Manufacturers around the globe have shifted their design processes from 2D to 3D, as it inevitably allows better design communication and assists in enhancing the production efficiency. However, there are many cases where the design data is available only in 2D, maybe only in PDFs or in sheets of paper. This happens mostly for legacy products that were designed in the pre-3D CAD era. While these products may be old, but would still be important for a manufacturer. The legacy part could be an integral component of the new product. There is also a possibility that the old design data may have been completely lost and there might be a need to improve the design of the product. But with no design data available, one may need to re-design it from scratch.

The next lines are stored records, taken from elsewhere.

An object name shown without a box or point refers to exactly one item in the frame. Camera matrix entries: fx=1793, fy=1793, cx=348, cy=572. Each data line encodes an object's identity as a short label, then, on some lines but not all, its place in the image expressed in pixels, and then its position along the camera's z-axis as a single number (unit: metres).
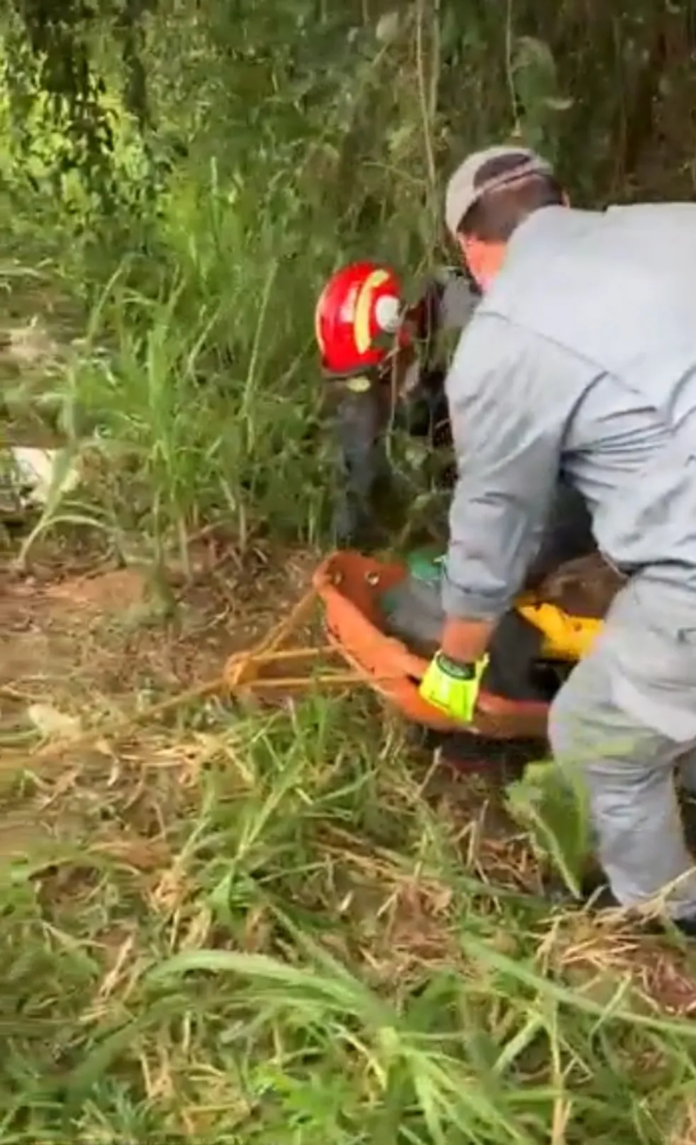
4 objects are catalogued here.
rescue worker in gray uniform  2.48
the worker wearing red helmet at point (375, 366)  3.38
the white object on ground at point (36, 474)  3.69
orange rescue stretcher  2.91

Such situations are common for many of the product manufacturers. However, the solution to this lies with the application of Reverse Engineering. With RE, it is possible to recover design information for products that have no documentation available. It is through this process that manufacturing units can convert the legacy data to editable 3D CAD formats and develop manufacturing drawings from it. This approach helps in keeping the data from being lost or damaged. In addition, Reverse Engineering can also be used to study existing product designs for any flaws or perform a competitor analysis to bring better products to the market.
Problems with Legacy Design Data
Legacy design data is old and developed years ago. There is often no known 2D drawing or 3D CAD models available, making it difficult to manufacture the product when there is a need. The issue is present even with aircraft manufacturing companies. Most of the parts of the aircraft we see today were developed years ago. It is really difficult to get design data for such aircraft components to be able to manufacture and use it in the new aircraft designs.

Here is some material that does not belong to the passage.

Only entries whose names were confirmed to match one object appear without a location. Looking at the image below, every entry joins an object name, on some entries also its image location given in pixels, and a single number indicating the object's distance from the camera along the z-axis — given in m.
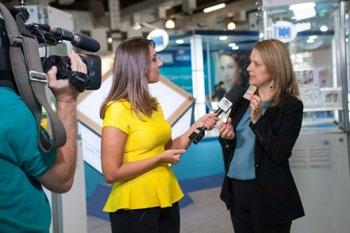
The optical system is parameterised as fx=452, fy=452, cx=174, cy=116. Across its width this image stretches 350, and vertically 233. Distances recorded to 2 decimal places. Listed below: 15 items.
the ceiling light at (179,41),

A similar case is with automotive manufacturers too. There are dozens of new car models being launched every single day. It is very difficult and even costly at times for the automakers to keep stocking parts of cars that are out-dated. Even if there is any data available in these cases, it will probably be in non-editable formats. This will again cause trouble to re-design the product and manufacture it on a modern CNC machine due to lack of proper manufacturing information availability.

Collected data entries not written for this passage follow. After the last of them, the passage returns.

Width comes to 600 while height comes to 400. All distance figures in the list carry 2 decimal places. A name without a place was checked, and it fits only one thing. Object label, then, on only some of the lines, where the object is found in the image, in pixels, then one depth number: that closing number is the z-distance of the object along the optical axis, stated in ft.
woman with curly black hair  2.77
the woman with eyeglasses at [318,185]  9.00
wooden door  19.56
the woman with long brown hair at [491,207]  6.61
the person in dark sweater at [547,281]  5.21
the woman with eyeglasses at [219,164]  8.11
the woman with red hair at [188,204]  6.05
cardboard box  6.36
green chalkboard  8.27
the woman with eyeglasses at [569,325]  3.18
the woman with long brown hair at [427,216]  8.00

Converting the Designs to Editable 3D CAD
The process of Reverse Engineering involves scanning the part with laser scanners and/or CMM (Coordinate Measuring Machine) that capture the design data with all the features such as curves, chamfers, holes, and grooves if any in the product. This scanned or point cloud data is then verified for accuracy. Each component of the product is dismantled to be scanned to develop a digital model. A 3D CAD model is then developed to be used for manufacturing or 3D printing.
One of the vital requirements here is to maintain accuracy in the CAD model developed through the scanned data. This task is usually performed on tools like Geometric X. The tool allows performing deviation analysis, which helps the engineers to identify how accurate the scanned geometry when compared to the actual one.
Following possibilities open up with Reverse Engineering:
- The design data becomes editable which makes it possible to modify the design and produce manufacturing drawings easily.
- By scanning it is possible to determine flaws in the existing design and make changes to improve the product quality and performance.
- With 3D CAD model, it is also possible to perform virtual simulations to evaluate the design prior to manufacturing.
- Reverse Engineering also provides the opportunity to perform competitor analysis and develop a more competitive product for the market.
- The new design data serves as a digital archive which can be accessed all the time, ensuring that the data is safe from any physical damage.
Reverse Engineering is a productive way to quickly convert the legacy design data, study competitor products or improve the design of products whose data is obsolete. Manufacturers can avoid the cost of re-designing the products from scratch and the associated cost through this approach. The process of Reverse Engineering is also suitable for today’s manufacturing technologies such as CNC machining and additive manufacturing.